Two days after our trip to Pisac, we continued our travel to Urubamba, a smooth 2 hour ride from Cuzco in a collectivo for 3,5 Soles (1 USD), where we spent a day and a night to see the famous amphitheater-like terraces in Moray and the Salinas near Maras.
This one day in Urubamba turned out to be a fantastic experience Off The Beaten Track… Yes, that exists in the Sacred Valley, you would never guess when arriving in Cuzco!
To visit the two places leisurely takes half a day if investing in a taxi, which we did, but it was worth every of the 50 soles it costs. The trip can be done partly on public transport but to see both places that way in a day is tricky. We certainly will not recommend walking the 13km from the bus stop (Cusco bound busses) to Moray as suggested in the Lonely Planet, the road from Maras to Moray is a dusty 10km unpaved stretch, with bone-dry fields right and left. Generally the best time to visit this place is probably May and June, right after the rainy season when everything is still green.
The amphitheater-like terraces of Moray may have served the Incas as a laboratory for agricultural experiments. It is basically a deep bowl, about midway starts a ring of terraces that go down getting smaller and smaller in diameter. At the bottom of the bowl it ends in a tiny round area, the hottest place. Also interesting are the long, flat stones sticking out from the terrace walls at certain points that serve as stairs allowing to climb up and down the different levels.
We heard the theory that every terrace / level simulated a difference in altitude of 300 meters, enabling the Incas to test what grows best at what altitude. A lot of restoration has been done on the terraces within the last 10 years. That is also the time when tourism started to pick up there.
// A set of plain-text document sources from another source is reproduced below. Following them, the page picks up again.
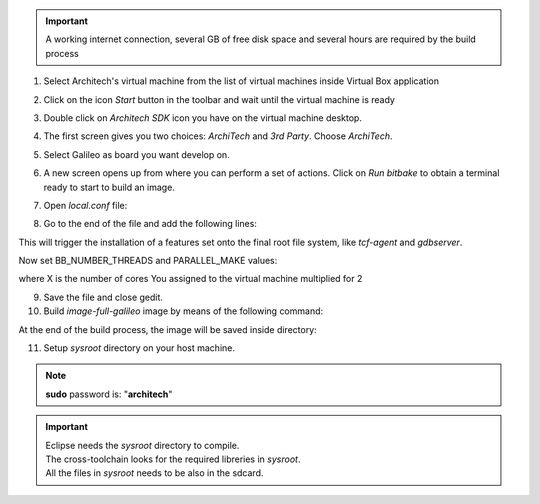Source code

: .. important::

 A working internet connection, several GB of free disk space and several hours are required by the build process

1. Select Architech's virtual machine from the list of virtual machines inside Virtual Box application

.. image:: _static/vdi_machine_listed.png
    :align: center

2. Click on the icon *Start* button in the toolbar and wait until the virtual machine is ready

.. image:: _static/vbStart.png
    :align: center

3. Double click on *Architech SDK* icon you have on the virtual machine desktop.
	
.. image:: _static/splash0.jpg
    :align: center

4. The first screen gives you two choices: *ArchiTech* and *3rd Party*. Choose *ArchiTech*.

.. image:: _static/splash1.jpg
    :align: center

5. Select Galileo as board you want develop on. 

.. image:: _static/splashscreen_board_selection.jpg
    :align: center

6. A new screen opens up from where you can perform a set of actions. Click on *Run bitbake* to obtain a terminal ready to start to build an image.

.. image:: _static/splash3.jpg
    :align: center

7. Open *local.conf* file:

.. raw:: html

 <div>
 <div><b class="admonition-host">&nbsp;&nbsp;Host&nbsp;&nbsp;</b>&nbsp;&nbsp;<a style="float: right;" href="javascript:select_text( 'quick_build_rst-host-11' );">select</a></div>
 <pre class="line-numbers pre-replacer" data-start="1"><code id="quick_build_rst-host-11" class="language-markup">gedit conf/local.conf</code></pre>
 <script src="_static/prism.js"></script>
 <script src="_static/select_text.js"></script>
 </div>

8. Go to the end of the file and add the following lines:

.. raw:: html

 <div>
 <div><b class="admonition-host">&nbsp;&nbsp;Host&nbsp;&nbsp;</b>&nbsp;&nbsp;<a style="float: right;" href="javascript:select_text( 'quick_build_rst-host-12' );">select</a></div>
 <pre class="line-numbers pre-replacer" data-start="1"><code id="quick_build_rst-host-12" class="language-markup">IMAGE_INSTALL_append = " tcf-agent gdbserver"</code></pre>
 <script src="_static/prism.js"></script>
 <script src="_static/select_text.js"></script>
 </div>

This will trigger the installation of a features set onto the final root file system, like *tcf-agent* and *gdbserver*.

Now set BB_NUMBER_THREADS and PARALLEL_MAKE values:  

.. raw:: html

 <div>
 <div><b class="admonition-host">&nbsp;&nbsp;Host&nbsp;&nbsp;</b>&nbsp;&nbsp;<a style="float: right;" href="javascript:select_text( 'quick_build_rst-host-13' );">select</a></div>
 <pre class="line-numbers pre-replacer" data-start="1"><code id="quick_build_rst-host-13" class="language-markup">BB_NUMBER_THREADS = X
 PARALLEL_MAKE = X</code></pre>
 <script src="_static/prism.js"></script>
 <script src="_static/select_text.js"></script>
 </div>

.. warning::

where X is the number of cores You assigned to the virtual machine multiplied for 2

9. Save the file and close gedit.

10. Build *image-full-galileo* image by means of the following command:

.. raw:: html

 <div>
 <div><b class="admonition-host">&nbsp;&nbsp;Host&nbsp;&nbsp;</b>&nbsp;&nbsp;<a style="float: right;" href="javascript:select_text( 'quick_build_rst-host-14' );">select</a></div>
 <pre class="line-numbers pre-replacer" data-start="1"><code id="quick_build_rst-host-14" class="language-markup">bitbake image-full-galileo</code></pre>
 <script src="_static/prism.js"></script>
 <script src="_static/select_text.js"></script>
 </div>

At the end of the build process, the image will be saved inside directory:

.. raw:: html

 <div>
 <div><b class="admonition-host">&nbsp;&nbsp;Host&nbsp;&nbsp;</b>&nbsp;&nbsp;<a style="float: right;" href="javascript:select_text( 'quick_build_rst-host-15' );">select</a></div>
 <pre class="line-numbers pre-replacer" data-start="1"><code id="quick_build_rst-host-15" class="language-markup">/home/architech/architech_sdk/architech/galileo/yocto/meta-clanton_v1.0.1/yocto_build/tmp/deploy/images/</code></pre>
 <script src="_static/prism.js"></script>
 <script src="_static/select_text.js"></script>
 </div>

11. Setup *sysroot* directory on your host machine. 

.. raw:: html

 <div>
 <div><b class="admonition-host">&nbsp;&nbsp;Host&nbsp;&nbsp;</b>&nbsp;&nbsp;<a style="float: right;" href="javascript:select_text( 'quick_build_rst-host-16' );">select</a></div>
 <pre class="line-numbers pre-replacer" data-start="1"><code id="quick_build_rst-host-16" class="language-markup">cd /home/architech/architech_sdk/architech/galileo/yocto/meta-clanton_v1.0.1/yocto_build/tmp/deploy/images/
 mkdir rootfs
 sudo mount -o loop image-full-galileo-clanton.ext3 rootfs/
 cd rootfs
 sudo cp -r * ~/architech_sdk/architech/galileo/sysroot
 cd ..
 sudo umount rootfs
 cd /home/architech/architech_sdk/architech/galileo/toolchain/sysroots/i586-poky-linux-uclibc
 sudo cp -r * /home/architech/architech_sdk/architech/galileo/sysroot/
 sudo chown -R architech:architech ~/architech_sdk/architech/galileo/sysroot</code></pre>
 <script src="_static/prism.js"></script>
 <script src="_static/select_text.js"></script>
 </div>

.. note::

 **sudo** password is: "**architech**"

.. important::

 | Eclipse needs the *sysroot* directory to compile. 
 | The cross-toolchain looks for the required libreries in *sysroot*.
 | All the files in *sysroot* needs to be also in the sdcard.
The salt pans near Maras are also an incredible place. There must be hundreds of these little pans squashed into a small valley. These are worked and owned by the people of Maras. A little salty river that emerges from the mountain right there feeds the pans. The different colors – brownish to whitish – indicate the different layers of salt. The first layer is rather brownish since the brown soil shines through. Once this is dried more salt water is added that forms another crust, only the third layer produces the white salt.
The salt is put in bags and carried up the terraces by men and women balancing their heavy load along the small paths separating the pans. From the storage on top, mules and small trucks take it up to Maras.
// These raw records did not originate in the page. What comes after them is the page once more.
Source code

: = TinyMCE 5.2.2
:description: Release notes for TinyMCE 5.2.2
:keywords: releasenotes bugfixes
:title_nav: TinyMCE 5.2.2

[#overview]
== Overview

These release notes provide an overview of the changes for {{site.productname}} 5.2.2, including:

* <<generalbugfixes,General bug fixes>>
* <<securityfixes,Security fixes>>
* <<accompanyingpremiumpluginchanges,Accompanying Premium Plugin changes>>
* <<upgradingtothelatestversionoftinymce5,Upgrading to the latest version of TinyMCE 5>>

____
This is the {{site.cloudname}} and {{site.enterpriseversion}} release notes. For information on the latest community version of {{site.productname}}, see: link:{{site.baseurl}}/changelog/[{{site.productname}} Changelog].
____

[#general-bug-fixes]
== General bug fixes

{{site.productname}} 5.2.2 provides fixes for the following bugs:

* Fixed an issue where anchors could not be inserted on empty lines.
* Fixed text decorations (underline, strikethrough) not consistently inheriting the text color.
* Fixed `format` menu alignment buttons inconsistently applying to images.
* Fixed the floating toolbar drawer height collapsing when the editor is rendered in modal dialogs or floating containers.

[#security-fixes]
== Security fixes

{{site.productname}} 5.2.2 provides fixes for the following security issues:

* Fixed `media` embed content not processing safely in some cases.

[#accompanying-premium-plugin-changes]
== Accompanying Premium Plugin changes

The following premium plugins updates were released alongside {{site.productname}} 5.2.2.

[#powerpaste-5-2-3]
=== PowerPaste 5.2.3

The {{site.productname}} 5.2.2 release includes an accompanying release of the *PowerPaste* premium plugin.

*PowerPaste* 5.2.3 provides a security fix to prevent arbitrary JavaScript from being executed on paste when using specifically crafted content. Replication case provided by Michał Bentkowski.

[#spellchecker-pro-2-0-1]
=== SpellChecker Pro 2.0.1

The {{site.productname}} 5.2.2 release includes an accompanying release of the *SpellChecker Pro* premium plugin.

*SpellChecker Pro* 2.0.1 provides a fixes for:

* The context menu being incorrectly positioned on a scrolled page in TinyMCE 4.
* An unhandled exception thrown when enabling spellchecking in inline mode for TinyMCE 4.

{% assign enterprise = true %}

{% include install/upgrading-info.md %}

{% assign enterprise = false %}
Heidi also discovered the most pleasant Hospedaje Buganvilla, which has large sunlight rooms with private bath for 30 Soles or 9 USD. The first budget place we stayed in Peru that had none of the usual: stained walls, tiles falling off or missing in the bathroom, broken windows fixed with scotch tape, plumbing out of control, only a tiny little light … It is owned by a very nice and helpful family, we guess there are three guestrooms altogether around a green courtyard. And of course it is in no guidebook!